How Politicians And The Press Overstated Military Budget Cuts By $100 Billion

Anxiety is rising in Washington about the big cuts to military spending slated to go into effect in January unless Congress takes action.

Republicans, defense industry executives, and some Democrats are arguing hard against the automatic cuts, which were the result of last summer’s deal [1] to raise the debt ceiling and would also cut nondefense spending equally. Multiple members of Congress have warned that slashing defense spending by $600 billion would devastate the military, with Sen. Lindsey Graham this month predicting the cuts [2] would deal “a death blow to our ability to defend ourselves.”

There’s just one problem: The number they cite is wrong.

The law triggering the cuts does not slash the military budget by $600 billion. That figure — which has also been widely cited in the media [3] — overstates the amount of military cuts by more than $100 billion.

Signed by President Obama last August after the debt ceiling drama, the law actually requires $492 billion in military budget cuts. (The cuts are slated to take place over nine years.)

The oft-repeated higher figure of $600 billion is actually the total in projected deficit reduction that the government would get by cutting $492 billion from the military. The extra $108 billion in projected savings would come via interest payments the government wouldn't have to make. Since the government would be spending less, it could borrow less and thus save on interest.

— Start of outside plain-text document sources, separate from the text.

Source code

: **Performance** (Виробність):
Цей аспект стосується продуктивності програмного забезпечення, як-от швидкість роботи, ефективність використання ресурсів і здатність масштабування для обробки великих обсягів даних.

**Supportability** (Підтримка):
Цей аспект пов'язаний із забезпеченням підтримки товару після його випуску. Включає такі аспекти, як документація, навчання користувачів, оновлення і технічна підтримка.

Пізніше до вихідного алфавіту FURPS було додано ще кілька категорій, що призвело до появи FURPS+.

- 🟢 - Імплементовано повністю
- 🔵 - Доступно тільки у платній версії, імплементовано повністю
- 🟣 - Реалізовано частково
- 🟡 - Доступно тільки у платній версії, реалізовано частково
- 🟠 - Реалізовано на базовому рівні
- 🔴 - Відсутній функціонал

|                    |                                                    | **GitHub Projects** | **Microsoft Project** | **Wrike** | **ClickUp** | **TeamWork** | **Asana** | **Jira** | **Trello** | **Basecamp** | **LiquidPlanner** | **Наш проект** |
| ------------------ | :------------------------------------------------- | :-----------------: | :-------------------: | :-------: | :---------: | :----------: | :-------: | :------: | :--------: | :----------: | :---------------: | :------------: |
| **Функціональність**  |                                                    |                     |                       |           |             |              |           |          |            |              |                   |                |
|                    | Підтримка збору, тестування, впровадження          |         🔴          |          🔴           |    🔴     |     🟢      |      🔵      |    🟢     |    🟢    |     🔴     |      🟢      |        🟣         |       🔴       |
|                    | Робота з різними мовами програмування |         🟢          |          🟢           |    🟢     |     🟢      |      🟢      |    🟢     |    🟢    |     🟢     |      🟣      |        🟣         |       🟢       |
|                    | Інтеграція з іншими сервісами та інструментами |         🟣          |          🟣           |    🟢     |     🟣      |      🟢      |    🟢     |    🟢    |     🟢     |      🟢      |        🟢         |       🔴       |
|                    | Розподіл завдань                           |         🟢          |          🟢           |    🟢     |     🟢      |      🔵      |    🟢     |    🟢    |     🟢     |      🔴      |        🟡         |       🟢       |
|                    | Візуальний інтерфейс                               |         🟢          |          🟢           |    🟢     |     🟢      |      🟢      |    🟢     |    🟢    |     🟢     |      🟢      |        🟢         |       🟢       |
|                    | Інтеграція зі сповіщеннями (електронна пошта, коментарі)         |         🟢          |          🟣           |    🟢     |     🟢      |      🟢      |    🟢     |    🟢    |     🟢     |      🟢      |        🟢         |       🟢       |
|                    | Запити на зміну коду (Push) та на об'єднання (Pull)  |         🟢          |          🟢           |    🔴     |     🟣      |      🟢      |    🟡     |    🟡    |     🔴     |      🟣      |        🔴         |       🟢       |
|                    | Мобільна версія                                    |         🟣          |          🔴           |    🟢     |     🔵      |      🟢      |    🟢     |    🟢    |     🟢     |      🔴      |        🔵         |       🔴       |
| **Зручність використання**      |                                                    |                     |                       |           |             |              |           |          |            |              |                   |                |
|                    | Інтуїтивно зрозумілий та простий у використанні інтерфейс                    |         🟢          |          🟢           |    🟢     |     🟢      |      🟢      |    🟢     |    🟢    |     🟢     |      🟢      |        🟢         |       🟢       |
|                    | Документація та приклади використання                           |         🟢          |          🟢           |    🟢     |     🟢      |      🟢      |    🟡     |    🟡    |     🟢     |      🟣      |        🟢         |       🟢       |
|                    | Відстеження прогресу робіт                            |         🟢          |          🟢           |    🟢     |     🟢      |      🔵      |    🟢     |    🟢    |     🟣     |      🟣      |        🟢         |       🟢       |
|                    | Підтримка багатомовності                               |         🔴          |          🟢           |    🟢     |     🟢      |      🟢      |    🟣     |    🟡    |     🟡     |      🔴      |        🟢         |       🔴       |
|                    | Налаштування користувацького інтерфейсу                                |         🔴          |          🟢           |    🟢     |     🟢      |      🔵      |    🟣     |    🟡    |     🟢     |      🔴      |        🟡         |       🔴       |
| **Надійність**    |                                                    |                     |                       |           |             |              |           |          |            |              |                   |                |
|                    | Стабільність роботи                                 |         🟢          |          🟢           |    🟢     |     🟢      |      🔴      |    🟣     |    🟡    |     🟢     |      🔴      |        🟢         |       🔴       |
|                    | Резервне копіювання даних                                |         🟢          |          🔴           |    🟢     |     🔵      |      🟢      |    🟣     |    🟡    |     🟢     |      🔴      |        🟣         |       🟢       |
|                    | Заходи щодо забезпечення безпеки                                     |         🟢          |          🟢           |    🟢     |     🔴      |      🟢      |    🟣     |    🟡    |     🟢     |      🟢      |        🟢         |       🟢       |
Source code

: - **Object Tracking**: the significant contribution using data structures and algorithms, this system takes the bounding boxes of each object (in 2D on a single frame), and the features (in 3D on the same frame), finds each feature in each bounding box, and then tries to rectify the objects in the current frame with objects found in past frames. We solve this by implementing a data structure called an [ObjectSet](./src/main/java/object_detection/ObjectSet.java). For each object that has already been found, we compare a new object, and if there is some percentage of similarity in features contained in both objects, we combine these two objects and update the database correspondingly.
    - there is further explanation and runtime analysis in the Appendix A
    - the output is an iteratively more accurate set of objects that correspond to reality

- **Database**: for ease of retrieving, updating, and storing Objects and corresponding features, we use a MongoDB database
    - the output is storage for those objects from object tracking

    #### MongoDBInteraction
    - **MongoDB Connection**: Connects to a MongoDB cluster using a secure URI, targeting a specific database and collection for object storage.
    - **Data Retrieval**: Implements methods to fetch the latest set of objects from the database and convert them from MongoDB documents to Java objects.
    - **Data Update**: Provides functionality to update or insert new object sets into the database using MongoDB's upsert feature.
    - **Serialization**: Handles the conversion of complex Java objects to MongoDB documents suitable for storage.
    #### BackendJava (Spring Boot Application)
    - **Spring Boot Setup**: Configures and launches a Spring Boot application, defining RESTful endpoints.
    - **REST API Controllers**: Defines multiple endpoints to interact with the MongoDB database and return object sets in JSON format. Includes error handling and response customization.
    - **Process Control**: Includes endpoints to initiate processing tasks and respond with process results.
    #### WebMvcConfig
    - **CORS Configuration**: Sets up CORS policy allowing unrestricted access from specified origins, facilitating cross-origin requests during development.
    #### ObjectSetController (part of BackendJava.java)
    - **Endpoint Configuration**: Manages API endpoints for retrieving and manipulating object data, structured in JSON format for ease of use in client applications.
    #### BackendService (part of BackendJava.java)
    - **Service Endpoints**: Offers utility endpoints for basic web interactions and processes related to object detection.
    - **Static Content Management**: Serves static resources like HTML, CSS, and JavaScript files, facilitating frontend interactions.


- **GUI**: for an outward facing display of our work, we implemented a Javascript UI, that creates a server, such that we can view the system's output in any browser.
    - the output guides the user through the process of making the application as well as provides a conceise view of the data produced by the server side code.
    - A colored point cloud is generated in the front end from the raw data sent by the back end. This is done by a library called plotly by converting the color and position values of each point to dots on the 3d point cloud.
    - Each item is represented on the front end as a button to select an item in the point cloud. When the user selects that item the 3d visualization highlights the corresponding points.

“It is downright misleading to say that sequestration will cut defense by $600 billion,” said David Berteau [4], senior vice president at the Center for Strategic and International Studies and a former Defense Department official. (Sequestration [5] is the term often used in Washington to refer to the cuts.)

“This entire exercise against sequestration is tainted by the intense desire of several parties — from the members of Congress who voted for the bill to the Pentagon that wants to avoid the cuts — to make sequestration seem untenable,” Berteau added.